Memang, sempat beredar kabar beberapa warga keputih ‘dijemput’ petugas kesehatan, namun kelanjutan berita itu hilang begitu saja. warga Kelurahan Keputih tetap beraktivitas dengan caranya sendiri di era pandemi covid-19.

Pihak Kelurahan pun tidak sampai membentuk Gugus Tugas Covid-19 tingkat Kelurahan seperti yang ada dalam Buku Saku Desa Tangguh Covid-19. Mungkin inilah yang disebut Ketangguhan masyarakat yang tumbuh secara alami tanpa keterlibatan aktor dari luar. Wallau a’lam bishowab. [eBas/SeninLegi-25052020]
  


  





1 komentar:

  1. Sabtu malam atau malam takbiran saya bersama keluarga ke Manuan Sambikerep. Naik Grab karena kalau naik motor sudah tidak memungkinkan.

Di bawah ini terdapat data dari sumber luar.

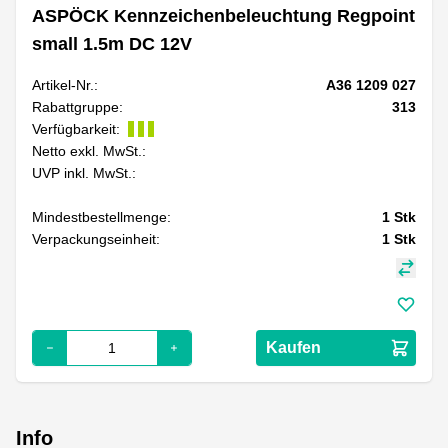
ASPÖCK Kennzeichenbeleuchtung Regpoint
small 1.5m DC 12V
Artikel-Nr.:
A36 1209 027
Rabattgruppe:
313
Verfügbarkeit:
Netto exkl. MwSt.:
UVP inkl. MwSt.:
Mindestbestellmenge:
1
Stk
Verpackungseinheit:
1
Stk
Kaufen
Info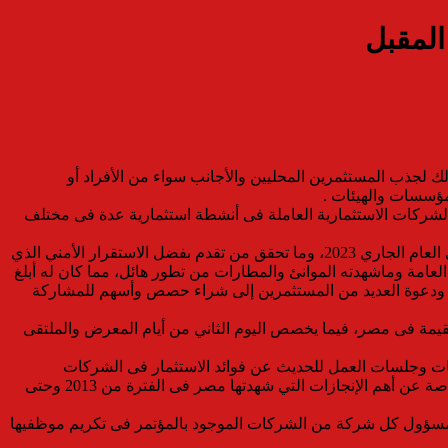
المقبل
 27 و 28 من شهر أكتوبر المقبل بقاعة المؤتمرات، وذلك لجذب المستثمرين المحليين والأجانب سواء من الأفراد أو
مؤسسات والهيئات .
ركات الاستثمارية العاملة فى أنشطة استثمارية عدة فى مختلف
ومن المقرر أن يصاحب المعرض مؤتمراً لعرض الإنجازات التي تحققت على أرض مصر والطفرة الاقتصادية التي شهدتها منذ العام 2013 وحتى العام الجاري 2023، وما تحقق من تقدم بفضل الاستقرار الأمني الذي
العامة وماشهدته الموانئ والمطارات من تطور هائل، مما كان له أبلغ
تها، ودعوة العديد من المستثمرين إلى شراء حصص وأسهم للمشاركة
مقيمة فى مصر، فيما يخصص اليوم الثاني من أيام المعرض والملتقى
شات وجلسات العمل للحديث عن فوائد الاستثمار فى الشركات
المشاركة فى المعرض ومستقبل البورصة المصرية والوقوف على أهم التحديات التي تواجهها فى الفترة الحالية، بالإضافة إلى عقد لقاءات خاصة عن أهم الإنجازات التي شهدتها مصر فى الفترة من 2013 وحتى
 لمسؤول كل شركة من الشركات الموجود بالمؤتمر فى تكريم موظفيها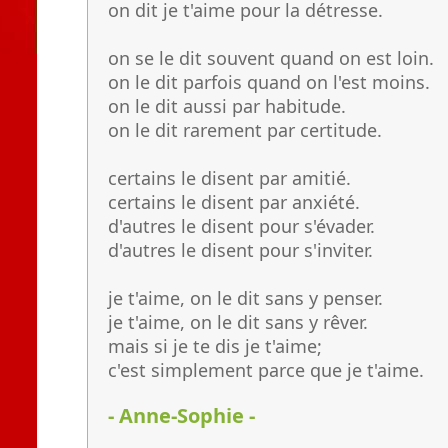
on dit je t'aime pour la détresse.
on se le dit souvent quand on est loin.
on le dit parfois quand on l'est moins.
on le dit aussi par habitude.
on le dit rarement par certitude.
certains le disent par amitié.
certains le disent par anxiété.
d'autres le disent pour s'évader.
d'autres le disent pour s'inviter.
je t'aime, on le dit sans y penser.
je t'aime, on le dit sans y rêver.
mais si je te dis je t'aime;
c'est simplement parce que je t'aime.
- Anne-Sophie -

    Star dari Wonorejo Rusun lewat Jalan Raya Soekarno Hatta – Kedung Baruk (yang menurutut info masuk zona merah karena puluhan orang positif covid) pintu masuk kampung dijaga ketat sama aparat dan masyarakat. Lanjut Panjangjiwo - Wonokromo putar balik di depan RSI menuju arah KBS, jalanan cenderung sepi, aman dan lancar. Termasuk jalan raya Diponegoro yang saya lewati. Sampai di flay over pasar kembang saya belok kiri lewat jalan Banyurip.

    Awalnya lancar aman, dipertengahan jalan. Dikanan kiri ada pasar (Pasar Simo), wuih full penuh manusia, mepet pet. Jalan mancet orang - orang pada berdesakan. Saya kaget banget, kok begini. Katanya PSBB !!!

    Kenapa saya kaget ? Karena menurut berita yang saya dengar dari Radio Suara Surabaya kapan hari lalu. Pasar ini pernah ditutup sama pemkot, karena pedagangnya positif covid 2 orang dan meninggal. Lha ramenya kok ngedap – ngedapi .

    Oklah, dengan pelan kita tetap jalan sambil melihat pemandangan yang berjubel orang. Gak berani komentar banyak, hanya anak dan istri tak ajak zdikir supaya kita terhindar dari berbagai macam wabah dan bala’. Cukup lama kita terjebak macet.

    Jalanan baru bisa terurai setelah lepas dari pertigaan tol Simo. Saya lurus ke arah Tandes, masuk jalan Sikatan lancar. Padahal biasanya justru ini yang macet, jalanan kecil dan ada pasar pula. Banyak orang lewat sini karena jalan alternatif, jalan bawah menuju Benowo lagi ada pembangunan box culvert. Saya sempat bincang sama Mas sopir didepan saya. Mas kok tumben ya jalan ini sepi, biasanya kan muacet. Iya Pak, mungkin pada dirumah. kan lagi PSBB, jawabnya.

    Belum sampai lima menit rasan – rasan jalan sepi sama mas soper, lha kok ketemu lagi keramain lagi. Tidak kalah ramainya dengan pasar Simo yang saya lewati tadi. Kanan kiri jalan banyak motor berparkir, sampai gang kampungpun dijadikan lahan parkiran. Orang berdesak – desakan didalam kios dan toko. Untuk memilih baju, tas, sepatu dll.

    Belum sampai disitu, setelah masuk Jln. Raya Manuan banyak orang lalu lalang. Jalanan full, toko toko full, pusat perbelanjaan full. Yang lebih parah lagi banyak yang tidak pakai masker, anak – anak muda pada berboncengan, social distancing dan psysical distancing sudah tidak dihiraukan lagi.

    Setelah saya sampai tujuan masuk dikomplek Kavling Jelidro, saya sempat berbincang dengan beberapa warga. Disini kok rame ya Pak, jalan pasar pada ramai semua. Kalah sama kebutuhan Ust.

    Sudah selesai, tanpa bisa kasi solusi.